## Task to complete
Starting at the line with "25: (214, 153, 3.06)", retype every remaining line of the records exactly. Do not include pictures.

## Record excerpts

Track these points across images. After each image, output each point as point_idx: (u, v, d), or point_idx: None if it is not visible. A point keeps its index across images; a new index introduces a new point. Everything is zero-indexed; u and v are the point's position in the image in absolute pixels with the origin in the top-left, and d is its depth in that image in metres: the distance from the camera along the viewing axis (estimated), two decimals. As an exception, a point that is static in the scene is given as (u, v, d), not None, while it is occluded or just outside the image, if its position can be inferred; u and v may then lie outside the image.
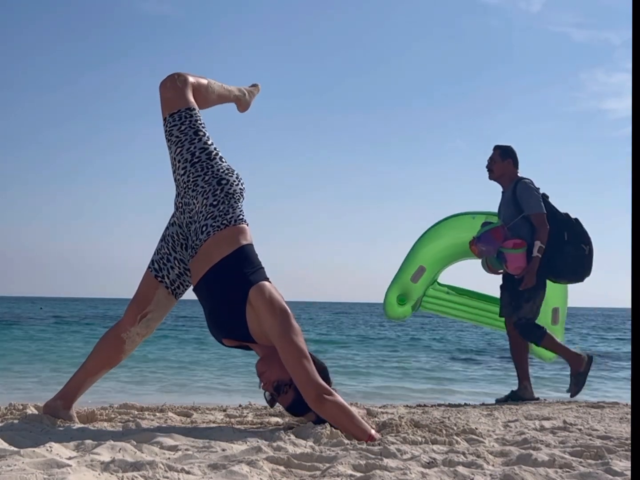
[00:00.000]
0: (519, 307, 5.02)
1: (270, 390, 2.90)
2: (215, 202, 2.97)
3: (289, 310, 2.86)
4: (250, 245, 3.00)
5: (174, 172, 3.08)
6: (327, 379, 2.88)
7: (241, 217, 3.02)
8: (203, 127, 3.09)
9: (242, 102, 3.57)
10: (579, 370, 4.98)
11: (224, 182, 3.01)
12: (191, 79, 3.16)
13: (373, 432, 2.70)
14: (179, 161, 3.04)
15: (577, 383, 4.99)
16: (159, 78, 3.13)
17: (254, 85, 3.65)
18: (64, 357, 10.49)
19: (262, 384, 2.92)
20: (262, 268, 2.98)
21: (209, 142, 3.07)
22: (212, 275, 2.92)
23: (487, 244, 4.97)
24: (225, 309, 2.89)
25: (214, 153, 3.06)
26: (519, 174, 5.18)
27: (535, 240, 4.89)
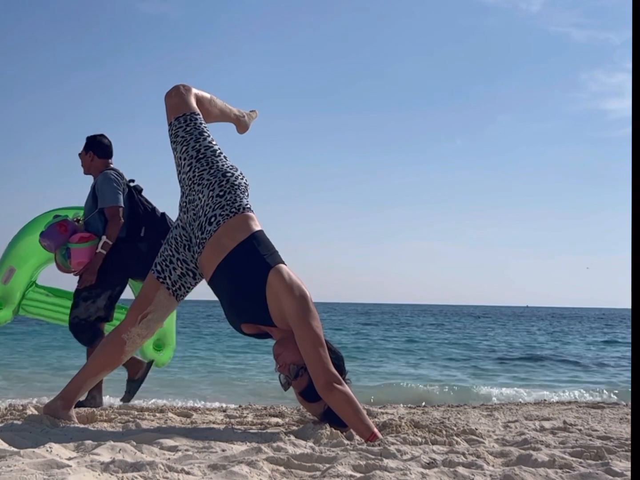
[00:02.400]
0: (76, 305, 4.59)
1: (286, 372, 2.89)
2: (221, 193, 3.00)
3: (308, 294, 2.86)
4: (262, 231, 3.02)
5: (179, 172, 3.11)
6: (341, 369, 2.87)
7: (248, 205, 3.05)
8: (207, 130, 3.16)
9: (241, 123, 3.70)
10: (135, 378, 4.66)
11: (229, 174, 3.06)
12: (195, 90, 3.26)
13: (376, 430, 2.70)
14: (184, 159, 3.08)
15: (130, 390, 4.69)
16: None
17: (252, 111, 3.78)
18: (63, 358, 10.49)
19: (277, 366, 2.92)
20: (277, 251, 2.99)
21: (214, 143, 3.14)
22: (229, 262, 2.91)
23: (50, 239, 4.49)
24: (246, 294, 2.89)
25: (218, 151, 3.12)
26: (111, 165, 4.87)
27: (103, 235, 4.56)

## Expected output
25: (214, 153, 3.06)
26: (519, 174, 5.18)
27: (535, 240, 4.89)
[00:02.400]
0: (76, 305, 4.59)
1: (286, 372, 2.89)
2: (221, 193, 3.00)
3: (308, 294, 2.86)
4: (262, 231, 3.02)
5: (179, 172, 3.11)
6: (341, 369, 2.87)
7: (248, 205, 3.05)
8: (207, 130, 3.16)
9: (241, 123, 3.70)
10: (135, 378, 4.66)
11: (229, 174, 3.06)
12: (195, 90, 3.26)
13: (376, 430, 2.70)
14: (184, 159, 3.08)
15: (130, 390, 4.69)
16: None
17: (252, 111, 3.78)
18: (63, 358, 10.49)
19: (277, 366, 2.92)
20: (277, 251, 2.99)
21: (214, 143, 3.14)
22: (229, 262, 2.91)
23: (50, 239, 4.49)
24: (246, 294, 2.89)
25: (218, 151, 3.12)
26: (111, 165, 4.87)
27: (103, 235, 4.56)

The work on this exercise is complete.